Re: 1947 356 valve clearance

Posted by su8overdrive On 2024/4/23 18:20:19
Right. HH56 always speaks the truth.

Regarding the mechanical liftered engines, a wise auld mechanic's practice to prevent valve scorching was to use a go/no-go gauge, set intake at .007-.009, exhaust .010-.012 engine warm and running, or at least thoroughly warmed. Packard's focus on smoothness usually second-tiered performance, not that well-tuned Packards were slugs. Howard Reed, a Buick alum, tried to convince Packard mgmt. to adopt not just overhead valves, but overhead cam. He was told the additional noise would be unseemly. Read: Reduce Packard's profit margins.

Some buffs forget that Packard's raison d' etre was not to produce toys for us 70, 80, 90 years hence, but return profit. Before the war, Packard was the second most widely held automotive stock after only GM. (Ford didn't go public 'til New Year's Day, 1956.) Packard's legal counsel, Henry E. Bodman, rewrote the Merlin contract so that it became the basis of government agreements for years to come.
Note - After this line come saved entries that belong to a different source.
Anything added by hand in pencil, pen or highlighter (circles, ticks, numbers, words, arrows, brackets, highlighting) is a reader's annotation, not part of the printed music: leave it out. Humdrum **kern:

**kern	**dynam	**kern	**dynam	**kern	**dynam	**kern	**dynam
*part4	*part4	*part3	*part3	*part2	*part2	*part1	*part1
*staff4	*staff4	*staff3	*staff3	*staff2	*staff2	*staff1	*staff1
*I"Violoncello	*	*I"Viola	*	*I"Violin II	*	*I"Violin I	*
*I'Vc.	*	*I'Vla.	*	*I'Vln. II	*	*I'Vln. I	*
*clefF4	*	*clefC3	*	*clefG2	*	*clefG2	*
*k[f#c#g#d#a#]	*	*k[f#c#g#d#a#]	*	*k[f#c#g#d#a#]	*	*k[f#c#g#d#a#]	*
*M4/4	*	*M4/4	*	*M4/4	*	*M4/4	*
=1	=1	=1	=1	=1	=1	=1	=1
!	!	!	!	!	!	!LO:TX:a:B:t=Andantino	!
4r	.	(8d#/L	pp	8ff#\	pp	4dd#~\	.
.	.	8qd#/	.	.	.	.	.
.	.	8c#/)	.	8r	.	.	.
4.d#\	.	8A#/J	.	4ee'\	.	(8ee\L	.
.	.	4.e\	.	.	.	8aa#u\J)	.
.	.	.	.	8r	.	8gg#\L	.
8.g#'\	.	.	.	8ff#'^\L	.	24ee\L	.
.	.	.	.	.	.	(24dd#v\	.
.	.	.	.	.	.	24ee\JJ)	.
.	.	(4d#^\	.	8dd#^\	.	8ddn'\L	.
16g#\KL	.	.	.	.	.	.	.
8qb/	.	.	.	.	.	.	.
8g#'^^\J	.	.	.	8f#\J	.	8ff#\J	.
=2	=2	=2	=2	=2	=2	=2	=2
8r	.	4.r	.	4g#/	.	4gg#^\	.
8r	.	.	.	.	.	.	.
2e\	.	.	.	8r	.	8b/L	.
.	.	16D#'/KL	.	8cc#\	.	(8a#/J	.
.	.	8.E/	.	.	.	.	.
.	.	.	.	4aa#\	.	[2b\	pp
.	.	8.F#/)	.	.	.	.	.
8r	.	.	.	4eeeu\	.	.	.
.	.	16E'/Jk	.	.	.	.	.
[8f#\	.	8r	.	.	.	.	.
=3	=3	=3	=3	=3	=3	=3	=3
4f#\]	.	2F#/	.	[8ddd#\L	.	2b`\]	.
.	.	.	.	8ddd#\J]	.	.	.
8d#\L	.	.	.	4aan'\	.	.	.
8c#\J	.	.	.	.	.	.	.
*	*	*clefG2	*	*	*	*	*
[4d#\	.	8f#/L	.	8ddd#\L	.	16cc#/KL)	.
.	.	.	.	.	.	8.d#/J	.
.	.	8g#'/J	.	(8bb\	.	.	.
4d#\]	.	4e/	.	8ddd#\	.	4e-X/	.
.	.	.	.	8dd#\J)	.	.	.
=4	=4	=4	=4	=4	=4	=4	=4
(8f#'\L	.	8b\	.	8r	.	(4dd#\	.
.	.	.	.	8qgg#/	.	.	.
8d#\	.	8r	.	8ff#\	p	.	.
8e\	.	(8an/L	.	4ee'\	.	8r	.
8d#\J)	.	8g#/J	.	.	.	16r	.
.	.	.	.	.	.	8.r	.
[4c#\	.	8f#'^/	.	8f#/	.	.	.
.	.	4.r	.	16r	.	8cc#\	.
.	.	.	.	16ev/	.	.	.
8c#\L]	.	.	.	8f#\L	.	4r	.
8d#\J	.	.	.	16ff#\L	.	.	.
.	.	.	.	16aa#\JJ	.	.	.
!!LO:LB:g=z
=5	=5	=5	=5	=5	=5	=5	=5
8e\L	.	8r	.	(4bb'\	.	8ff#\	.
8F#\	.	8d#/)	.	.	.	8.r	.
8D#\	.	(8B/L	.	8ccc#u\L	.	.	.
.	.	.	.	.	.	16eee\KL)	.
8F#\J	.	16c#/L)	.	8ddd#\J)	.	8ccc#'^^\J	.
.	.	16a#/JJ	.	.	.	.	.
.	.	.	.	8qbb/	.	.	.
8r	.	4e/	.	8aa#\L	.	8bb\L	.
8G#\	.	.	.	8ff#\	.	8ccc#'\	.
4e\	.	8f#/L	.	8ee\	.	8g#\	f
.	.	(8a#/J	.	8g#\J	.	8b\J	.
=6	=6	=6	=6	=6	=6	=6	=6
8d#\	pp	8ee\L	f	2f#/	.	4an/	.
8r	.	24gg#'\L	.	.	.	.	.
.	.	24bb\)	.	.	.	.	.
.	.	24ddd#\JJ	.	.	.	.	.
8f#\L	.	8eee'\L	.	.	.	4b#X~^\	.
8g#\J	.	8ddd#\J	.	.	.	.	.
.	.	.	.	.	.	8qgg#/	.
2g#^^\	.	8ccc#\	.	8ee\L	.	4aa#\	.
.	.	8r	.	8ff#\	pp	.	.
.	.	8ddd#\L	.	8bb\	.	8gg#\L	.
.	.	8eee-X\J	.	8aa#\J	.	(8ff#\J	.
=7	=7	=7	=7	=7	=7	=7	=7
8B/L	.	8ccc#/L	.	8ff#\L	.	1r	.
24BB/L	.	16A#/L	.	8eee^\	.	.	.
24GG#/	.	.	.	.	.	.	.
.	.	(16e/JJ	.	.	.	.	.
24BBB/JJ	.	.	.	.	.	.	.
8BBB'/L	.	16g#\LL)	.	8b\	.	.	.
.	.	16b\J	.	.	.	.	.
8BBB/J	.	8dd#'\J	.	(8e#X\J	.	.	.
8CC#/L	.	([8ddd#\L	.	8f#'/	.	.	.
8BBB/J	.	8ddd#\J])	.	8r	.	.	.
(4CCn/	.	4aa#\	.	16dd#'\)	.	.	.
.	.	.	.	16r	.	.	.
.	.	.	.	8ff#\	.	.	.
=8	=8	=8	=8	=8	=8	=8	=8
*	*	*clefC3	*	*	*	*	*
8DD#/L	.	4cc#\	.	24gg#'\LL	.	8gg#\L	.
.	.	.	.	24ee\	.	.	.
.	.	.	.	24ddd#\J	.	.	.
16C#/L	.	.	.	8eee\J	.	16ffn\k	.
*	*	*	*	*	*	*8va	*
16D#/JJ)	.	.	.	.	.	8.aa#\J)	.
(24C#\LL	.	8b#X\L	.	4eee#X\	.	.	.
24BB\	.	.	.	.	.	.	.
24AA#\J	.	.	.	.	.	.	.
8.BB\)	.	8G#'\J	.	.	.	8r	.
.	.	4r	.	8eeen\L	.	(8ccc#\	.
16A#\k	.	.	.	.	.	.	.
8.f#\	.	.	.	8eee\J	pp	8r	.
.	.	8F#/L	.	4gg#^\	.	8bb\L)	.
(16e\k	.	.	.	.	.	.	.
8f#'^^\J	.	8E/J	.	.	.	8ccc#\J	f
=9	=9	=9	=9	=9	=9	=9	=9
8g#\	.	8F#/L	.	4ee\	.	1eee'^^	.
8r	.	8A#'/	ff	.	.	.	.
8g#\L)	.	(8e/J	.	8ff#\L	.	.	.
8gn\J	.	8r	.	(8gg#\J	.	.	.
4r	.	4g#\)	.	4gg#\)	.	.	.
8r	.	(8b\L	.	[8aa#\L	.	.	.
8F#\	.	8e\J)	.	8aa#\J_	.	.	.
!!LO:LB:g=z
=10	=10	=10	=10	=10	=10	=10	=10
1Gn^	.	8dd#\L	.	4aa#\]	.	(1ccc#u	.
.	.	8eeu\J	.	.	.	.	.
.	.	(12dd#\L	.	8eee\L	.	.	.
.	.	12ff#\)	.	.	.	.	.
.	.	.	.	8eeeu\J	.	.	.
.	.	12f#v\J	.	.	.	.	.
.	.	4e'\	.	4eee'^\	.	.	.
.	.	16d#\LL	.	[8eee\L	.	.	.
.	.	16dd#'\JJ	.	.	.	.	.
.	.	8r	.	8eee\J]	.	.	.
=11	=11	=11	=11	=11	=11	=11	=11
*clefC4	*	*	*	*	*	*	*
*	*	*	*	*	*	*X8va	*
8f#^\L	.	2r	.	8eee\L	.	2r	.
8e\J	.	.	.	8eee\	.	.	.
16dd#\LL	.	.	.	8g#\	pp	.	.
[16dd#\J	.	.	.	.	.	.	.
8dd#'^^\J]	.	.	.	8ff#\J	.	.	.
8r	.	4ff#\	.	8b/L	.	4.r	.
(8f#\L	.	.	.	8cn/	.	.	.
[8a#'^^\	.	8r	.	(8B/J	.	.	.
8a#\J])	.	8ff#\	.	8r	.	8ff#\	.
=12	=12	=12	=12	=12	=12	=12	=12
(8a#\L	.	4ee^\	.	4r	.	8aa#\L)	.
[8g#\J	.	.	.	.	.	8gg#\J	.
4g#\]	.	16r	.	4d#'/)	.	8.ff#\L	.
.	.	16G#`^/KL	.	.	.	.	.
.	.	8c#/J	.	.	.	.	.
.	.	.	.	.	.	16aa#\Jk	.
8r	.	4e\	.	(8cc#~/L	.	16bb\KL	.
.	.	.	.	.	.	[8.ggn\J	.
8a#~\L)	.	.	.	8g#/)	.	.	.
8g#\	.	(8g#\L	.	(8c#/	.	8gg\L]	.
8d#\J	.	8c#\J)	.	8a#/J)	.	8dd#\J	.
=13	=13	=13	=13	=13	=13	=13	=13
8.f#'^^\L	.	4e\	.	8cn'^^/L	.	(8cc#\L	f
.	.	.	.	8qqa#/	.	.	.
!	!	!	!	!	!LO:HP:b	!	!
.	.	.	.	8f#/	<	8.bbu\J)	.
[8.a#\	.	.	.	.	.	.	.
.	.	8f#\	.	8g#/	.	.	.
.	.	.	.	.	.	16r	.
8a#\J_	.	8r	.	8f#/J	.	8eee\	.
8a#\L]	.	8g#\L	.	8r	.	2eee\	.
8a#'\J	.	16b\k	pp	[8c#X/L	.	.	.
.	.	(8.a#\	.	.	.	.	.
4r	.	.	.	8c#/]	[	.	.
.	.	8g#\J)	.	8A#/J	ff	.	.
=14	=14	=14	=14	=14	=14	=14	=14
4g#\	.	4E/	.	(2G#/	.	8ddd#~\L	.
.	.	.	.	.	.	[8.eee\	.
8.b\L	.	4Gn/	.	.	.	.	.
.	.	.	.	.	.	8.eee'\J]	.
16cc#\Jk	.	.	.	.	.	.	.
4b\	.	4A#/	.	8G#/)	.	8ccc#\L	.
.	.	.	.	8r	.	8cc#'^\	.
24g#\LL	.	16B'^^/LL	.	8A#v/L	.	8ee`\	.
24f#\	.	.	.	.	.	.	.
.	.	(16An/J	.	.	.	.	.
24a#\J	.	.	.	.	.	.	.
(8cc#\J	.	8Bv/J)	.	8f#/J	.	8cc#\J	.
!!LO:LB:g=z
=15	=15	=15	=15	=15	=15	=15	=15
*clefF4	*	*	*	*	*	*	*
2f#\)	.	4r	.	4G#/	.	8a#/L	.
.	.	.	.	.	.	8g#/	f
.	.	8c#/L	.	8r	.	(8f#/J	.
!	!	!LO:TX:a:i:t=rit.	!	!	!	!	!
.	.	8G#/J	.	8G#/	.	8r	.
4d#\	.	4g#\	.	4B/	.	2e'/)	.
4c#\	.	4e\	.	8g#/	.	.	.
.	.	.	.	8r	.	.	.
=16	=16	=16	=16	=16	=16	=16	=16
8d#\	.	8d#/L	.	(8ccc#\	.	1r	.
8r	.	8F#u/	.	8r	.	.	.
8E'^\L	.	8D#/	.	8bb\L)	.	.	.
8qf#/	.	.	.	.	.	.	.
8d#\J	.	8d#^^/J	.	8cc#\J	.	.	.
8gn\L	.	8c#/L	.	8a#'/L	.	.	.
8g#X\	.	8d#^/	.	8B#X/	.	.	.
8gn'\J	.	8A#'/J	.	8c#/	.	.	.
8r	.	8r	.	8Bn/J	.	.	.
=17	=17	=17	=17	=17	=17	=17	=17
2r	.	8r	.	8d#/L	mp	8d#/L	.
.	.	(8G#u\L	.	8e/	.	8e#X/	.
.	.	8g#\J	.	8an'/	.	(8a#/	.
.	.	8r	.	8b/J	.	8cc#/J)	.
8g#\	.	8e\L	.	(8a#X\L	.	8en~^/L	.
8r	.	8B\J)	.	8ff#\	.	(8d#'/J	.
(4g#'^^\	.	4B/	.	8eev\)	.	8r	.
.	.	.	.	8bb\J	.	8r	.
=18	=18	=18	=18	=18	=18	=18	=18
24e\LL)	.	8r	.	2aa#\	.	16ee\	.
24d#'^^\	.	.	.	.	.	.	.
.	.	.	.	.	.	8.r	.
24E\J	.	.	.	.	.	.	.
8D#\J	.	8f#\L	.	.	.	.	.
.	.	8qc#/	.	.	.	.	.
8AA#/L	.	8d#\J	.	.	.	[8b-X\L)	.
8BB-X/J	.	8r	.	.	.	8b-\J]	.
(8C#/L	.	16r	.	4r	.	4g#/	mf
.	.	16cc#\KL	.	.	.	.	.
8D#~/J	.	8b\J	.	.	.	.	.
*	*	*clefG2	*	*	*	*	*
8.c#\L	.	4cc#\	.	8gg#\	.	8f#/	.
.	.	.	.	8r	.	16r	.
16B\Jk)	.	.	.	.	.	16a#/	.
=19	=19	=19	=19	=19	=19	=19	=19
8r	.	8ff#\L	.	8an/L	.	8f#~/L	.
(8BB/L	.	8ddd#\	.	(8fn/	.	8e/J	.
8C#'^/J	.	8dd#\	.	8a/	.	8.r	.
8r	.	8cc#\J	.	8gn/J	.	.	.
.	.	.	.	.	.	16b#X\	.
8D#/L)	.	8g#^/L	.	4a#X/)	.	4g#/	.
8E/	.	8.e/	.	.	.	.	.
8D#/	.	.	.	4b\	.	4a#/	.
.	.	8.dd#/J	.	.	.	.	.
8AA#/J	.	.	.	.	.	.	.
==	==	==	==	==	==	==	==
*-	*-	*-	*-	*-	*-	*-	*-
Packard's war work was not altruism, but for profit. Just as it was not the "Packard Merlin," but the Rolls-Royce Merlin for which Packard hired a phalanx of draftsman at taxpayer expense to redraw the plans suitable for Detroit production. Britain produced twice the Merlins as Packard, and each series either side of the Atlantic equally good.
The PT boats were not as good as the German Diesel schnellboots, or fast boats, and used the more dangerous gasoline at sea simply as we never had a gas shortage and it simplified logistics. Gas rationing was to conserve vital rubber.

Perspective aids discussion of nuts and bolts; why as well as how.